“You do not
have problems-
you are the problem.”

Aus dem Archiv der Gitananda Yoga Gesellschaft Deutschland e. V.

1. November 2009

Ein yogischer Blick auf den Gesundtheitsbegriff der W.H.O

von Dr. Ananda Balayogi Bhavanani

Die Weltgesundheitsorganisation WHO definiert Gesundheit als einen Zustand vollkommenen physischen, mentalen und sozialen Wohlbefindens und nicht bloß als ein Ausbleiben von Krankheit oder Gebrechen. Außerdem hat die WHO in der letzten Zeit auf eine vierte Dimension, auf die "Spirituelle Gesundheit" hingewiesen, deren Begriffsbestimmung jedoch nicht gelungen ist ohne sie mit Religion zu verwechseln. Aus Yogischer Perspektive ist es ermutigend, dass die WHO Definition dem Wohlbefinden eine Bedeutung beimisst, nämlich dass es ein grundlegender Aspekt des "Gesundseins" ebenso wie des "sich Gesundfühlens" ist. Es nützt nichts, wenn ein Doktor seinen Patienten erzählt, dass alle Untersuchungsergebnisse normal sind, und die Patienten sich nicht wohl fühlen.
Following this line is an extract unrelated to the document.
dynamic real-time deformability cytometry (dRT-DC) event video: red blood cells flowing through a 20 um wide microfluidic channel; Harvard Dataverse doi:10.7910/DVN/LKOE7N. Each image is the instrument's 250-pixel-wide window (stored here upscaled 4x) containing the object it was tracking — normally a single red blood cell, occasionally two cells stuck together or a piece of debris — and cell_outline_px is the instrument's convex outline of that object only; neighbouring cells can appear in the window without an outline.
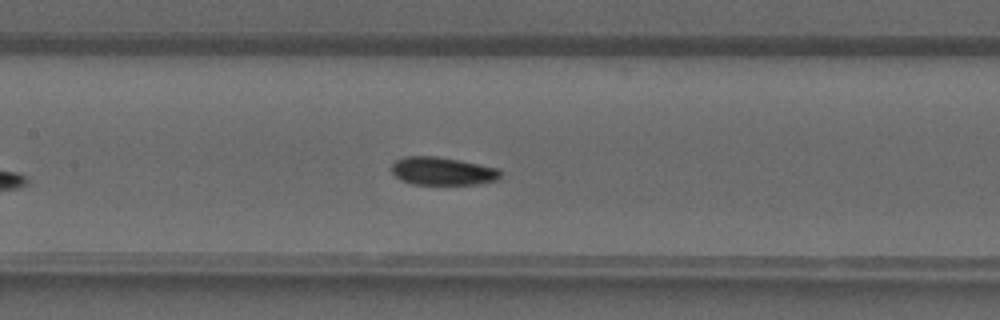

Diese qualitative Seite der Gesundheit ist etwas, was Yoga und Indische Heilkundesysteme seit Tausenden von Jahren als wichtig erachtet haben. Die Definition von asana in den Yoga Sutras als sthira sukham schließt diesen Zustand des dauerhaften Wohlbefindens auf allen Ebenen des Daseins mit ein (sthira sukham asanam Yoga Darshan II: 46). Ferner berichtet uns Patanjali, dass wir durch die Übung von asana einen Zustand erreichen können, der jenseits der Gegensatzpaare (Dualitäten) liegt und zu einer gelassenen und heiteren Verfassung führt (tato dvandva anabhighatah Yoga Darshan II: 48).

Yoga zielt auf die Befähigung des Individuums ab, ein dynamisches Gefühl (sukha sthanam) für physisches, mentales und spirituelles Wohlbefinden zu erlangen und zu erhalten. Die Bhagavadgita erklärt Yoga als samatvam und meint damit Ausgeglichenheit auf allen Ebenen (yogasthah kurukarmani sangam tyaktva dhananjaya siddiyasidhyoh samobutva samatvam yoga uchyate Bhagavad Gita II: 48). Dies kann auch als Zustand vollkommener Gesundheit verstanden werden, wo ein Gleichgewicht der Körperfunktionen und mentale Ausgeglichenheit in abgestimmter und gesunder Harmonie auftreten.

Eine der größten Lücken der WHO Definition liegt in der Anwendung des Ausdrucks "Zustand", der unterstellt, dass Gesundheit etwas ist, dass man ein für alle Mal erhalten hat und sich danach nicht mehr darum zu kümmern braucht. Dem ist eindeutig nicht so. Wir müssen an unserer Gesundheit hart arbeiten mit großer Kraft und tatkräftigem Enthusiasmus unser ganzes Leben lang. Wenn Gesundheit als Zustand verstanden wird, dann notwendigerweise als ein dynamischer, der sich von Tag zu Tag und oft von Minute zu Minute ändert. Es ist häufig tatsächlich schwieriger, diesen dynamischen Gesundheitsstand (Zustand) zu erhalten als ihn gar überhaupt erst zu erreichen. Fragen Sie beliebige Weltspitzensportler und sie werden diese natürliche Wahrheit bezeugen, die für Sport ebenso wie für das Leben selbst gilt.